[Stored data]
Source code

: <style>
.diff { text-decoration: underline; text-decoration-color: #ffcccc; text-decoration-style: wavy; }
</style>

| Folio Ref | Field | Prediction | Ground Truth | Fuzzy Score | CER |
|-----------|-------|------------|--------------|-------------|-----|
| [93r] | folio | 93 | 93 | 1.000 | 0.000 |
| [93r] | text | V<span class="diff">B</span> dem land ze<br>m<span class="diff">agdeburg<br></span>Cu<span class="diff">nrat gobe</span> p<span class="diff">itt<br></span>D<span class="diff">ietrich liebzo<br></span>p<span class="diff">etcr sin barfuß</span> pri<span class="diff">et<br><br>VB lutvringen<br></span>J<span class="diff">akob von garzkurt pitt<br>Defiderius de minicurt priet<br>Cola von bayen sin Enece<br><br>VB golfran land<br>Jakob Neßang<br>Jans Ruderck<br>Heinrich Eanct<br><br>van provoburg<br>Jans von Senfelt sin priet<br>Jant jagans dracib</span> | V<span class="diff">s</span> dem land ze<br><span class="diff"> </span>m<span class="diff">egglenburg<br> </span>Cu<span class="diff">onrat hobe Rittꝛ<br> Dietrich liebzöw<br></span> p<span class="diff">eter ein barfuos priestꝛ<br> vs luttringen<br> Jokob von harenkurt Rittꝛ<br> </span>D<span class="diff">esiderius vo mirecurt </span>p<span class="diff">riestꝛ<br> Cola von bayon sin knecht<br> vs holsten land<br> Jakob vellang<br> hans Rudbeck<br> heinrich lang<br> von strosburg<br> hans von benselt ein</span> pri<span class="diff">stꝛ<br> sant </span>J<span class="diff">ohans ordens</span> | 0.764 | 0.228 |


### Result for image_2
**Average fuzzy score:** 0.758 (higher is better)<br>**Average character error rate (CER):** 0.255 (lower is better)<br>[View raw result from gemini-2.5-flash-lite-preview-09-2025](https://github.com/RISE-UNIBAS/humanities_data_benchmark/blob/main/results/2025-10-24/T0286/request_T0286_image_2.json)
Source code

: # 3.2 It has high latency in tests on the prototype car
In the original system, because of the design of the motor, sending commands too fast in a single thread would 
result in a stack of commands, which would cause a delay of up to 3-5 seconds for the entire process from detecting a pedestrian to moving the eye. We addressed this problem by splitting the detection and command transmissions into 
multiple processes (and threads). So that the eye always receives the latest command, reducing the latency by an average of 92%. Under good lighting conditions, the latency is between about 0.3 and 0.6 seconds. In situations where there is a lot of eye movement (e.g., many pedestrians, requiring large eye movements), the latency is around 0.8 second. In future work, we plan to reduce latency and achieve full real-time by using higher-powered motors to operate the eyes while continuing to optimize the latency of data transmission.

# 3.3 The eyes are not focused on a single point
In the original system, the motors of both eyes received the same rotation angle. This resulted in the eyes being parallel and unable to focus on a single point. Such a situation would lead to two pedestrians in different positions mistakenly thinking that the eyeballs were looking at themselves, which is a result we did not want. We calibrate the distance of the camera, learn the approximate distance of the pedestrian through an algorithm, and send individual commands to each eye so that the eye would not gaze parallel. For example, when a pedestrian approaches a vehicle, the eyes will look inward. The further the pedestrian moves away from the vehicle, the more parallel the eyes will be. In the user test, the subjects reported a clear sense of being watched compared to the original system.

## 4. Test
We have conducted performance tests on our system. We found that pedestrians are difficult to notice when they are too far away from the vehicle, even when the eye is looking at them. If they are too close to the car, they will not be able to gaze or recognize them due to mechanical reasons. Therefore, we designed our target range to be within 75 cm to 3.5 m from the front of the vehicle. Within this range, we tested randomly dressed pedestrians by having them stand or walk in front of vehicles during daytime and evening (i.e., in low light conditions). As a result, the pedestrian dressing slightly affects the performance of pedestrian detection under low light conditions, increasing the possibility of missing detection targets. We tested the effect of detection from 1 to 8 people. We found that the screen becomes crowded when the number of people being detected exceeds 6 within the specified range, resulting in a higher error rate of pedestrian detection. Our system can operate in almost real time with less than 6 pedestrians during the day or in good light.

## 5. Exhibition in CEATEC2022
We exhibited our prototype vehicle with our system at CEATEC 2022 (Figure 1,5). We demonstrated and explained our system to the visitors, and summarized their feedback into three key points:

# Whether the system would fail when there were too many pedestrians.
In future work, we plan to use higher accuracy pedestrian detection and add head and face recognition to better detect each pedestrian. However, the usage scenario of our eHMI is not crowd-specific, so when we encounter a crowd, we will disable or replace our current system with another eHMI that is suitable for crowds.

[Assignment] Without altering a single word, repeat the material.

[Response]
Source code

: <style>
.diff { text-decoration: underline; text-decoration-color: #ffcccc; text-decoration-style: wavy; }
</style>

| Folio Ref | Field | Prediction | Ground Truth | Fuzzy Score | CER |
|-----------|-------|------------|--------------|-------------|-----|
| [93r] | folio | 93 | 93 | 1.000 | 0.000 |
| [93r] | text | V<span class="diff">B</span> dem land ze<br>m<span class="diff">agdeburg<br></span>Cu<span class="diff">nrat gobe</span> p<span class="diff">itt<br></span>D<span class="diff">ietrich liebzo<br></span>p<span class="diff">etcr sin barfuß</span> pri<span class="diff">et<br><br>VB lutvringen<br></span>J<span class="diff">akob von garzkurt pitt<br>Defiderius de minicurt priet<br>Cola von bayen sin Enece<br><br>VB golfran land<br>Jakob Neßang<br>Jans Ruderck<br>Heinrich Eanct<br><br>van provoburg<br>Jans von Senfelt sin priet<br>Jant jagans dracib</span> | V<span class="diff">s</span> dem land ze<br><span class="diff"> </span>m<span class="diff">egglenburg<br> </span>Cu<span class="diff">onrat hobe Rittꝛ<br> Dietrich liebzöw<br></span> p<span class="diff">eter ein barfuos priestꝛ<br> vs luttringen<br> Jokob von harenkurt Rittꝛ<br> </span>D<span class="diff">esiderius vo mirecurt </span>p<span class="diff">riestꝛ<br> Cola von bayon sin knecht<br> vs holsten land<br> Jakob vellang<br> hans Rudbeck<br> heinrich lang<br> von strosburg<br> hans von benselt ein</span> pri<span class="diff">stꝛ<br> sant </span>J<span class="diff">ohans ordens</span> | 0.764 | 0.228 |


### Result for image_2
**Average fuzzy score:** 0.758 (higher is better)<br>**Average character error rate (CER):** 0.255 (lower is better)<br>[View raw result from gemini-2.5-flash-lite-preview-09-2025](https://github.com/RISE-UNIBAS/humanities_data_benchmark/blob/main/results/2025-10-24/T0286/request_T0286_image_2.json)
Source code

: # 3.2 It has high latency in tests on the prototype car
In the original system, because of the design of the motor, sending commands too fast in a single thread would 
result in a stack of commands, which would cause a delay of up to 3-5 seconds for the entire process from detecting a pedestrian to moving the eye. We addressed this problem by splitting the detection and command transmissions into 
multiple processes (and threads). So that the eye always receives the latest command, reducing the latency by an average of 92%. Under good lighting conditions, the latency is between about 0.3 and 0.6 seconds. In situations where there is a lot of eye movement (e.g., many pedestrians, requiring large eye movements), the latency is around 0.8 second. In future work, we plan to reduce latency and achieve full real-time by using higher-powered motors to operate the eyes while continuing to optimize the latency of data transmission.

# 3.3 The eyes are not focused on a single point
In the original system, the motors of both eyes received the same rotation angle. This resulted in the eyes being parallel and unable to focus on a single point. Such a situation would lead to two pedestrians in different positions mistakenly thinking that the eyeballs were looking at themselves, which is a result we did not want. We calibrate the distance of the camera, learn the approximate distance of the pedestrian through an algorithm, and send individual commands to each eye so that the eye would not gaze parallel. For example, when a pedestrian approaches a vehicle, the eyes will look inward. The further the pedestrian moves away from the vehicle, the more parallel the eyes will be. In the user test, the subjects reported a clear sense of being watched compared to the original system.

## 4. Test
We have conducted performance tests on our system. We found that pedestrians are difficult to notice when they are too far away from the vehicle, even when the eye is looking at them. If they are too close to the car, they will not be able to gaze or recognize them due to mechanical reasons. Therefore, we designed our target range to be within 75 cm to 3.5 m from the front of the vehicle. Within this range, we tested randomly dressed pedestrians by having them stand or walk in front of vehicles during daytime and evening (i.e., in low light conditions). As a result, the pedestrian dressing slightly affects the performance of pedestrian detection under low light conditions, increasing the possibility of missing detection targets. We tested the effect of detection from 1 to 8 people. We found that the screen becomes crowded when the number of people being detected exceeds 6 within the specified range, resulting in a higher error rate of pedestrian detection. Our system can operate in almost real time with less than 6 pedestrians during the day or in good light.

## 5. Exhibition in CEATEC2022
We exhibited our prototype vehicle with our system at CEATEC 2022 (Figure 1,5). We demonstrated and explained our system to the visitors, and summarized their feedback into three key points:

# Whether the system would fail when there were too many pedestrians.
In future work, we plan to use higher accuracy pedestrian detection and add head and face recognition to better detect each pedestrian. However, the usage scenario of our eHMI is not crowd-specific, so when we encounter a crowd, we will disable or replace our current system with another eHMI that is suitable for crowds.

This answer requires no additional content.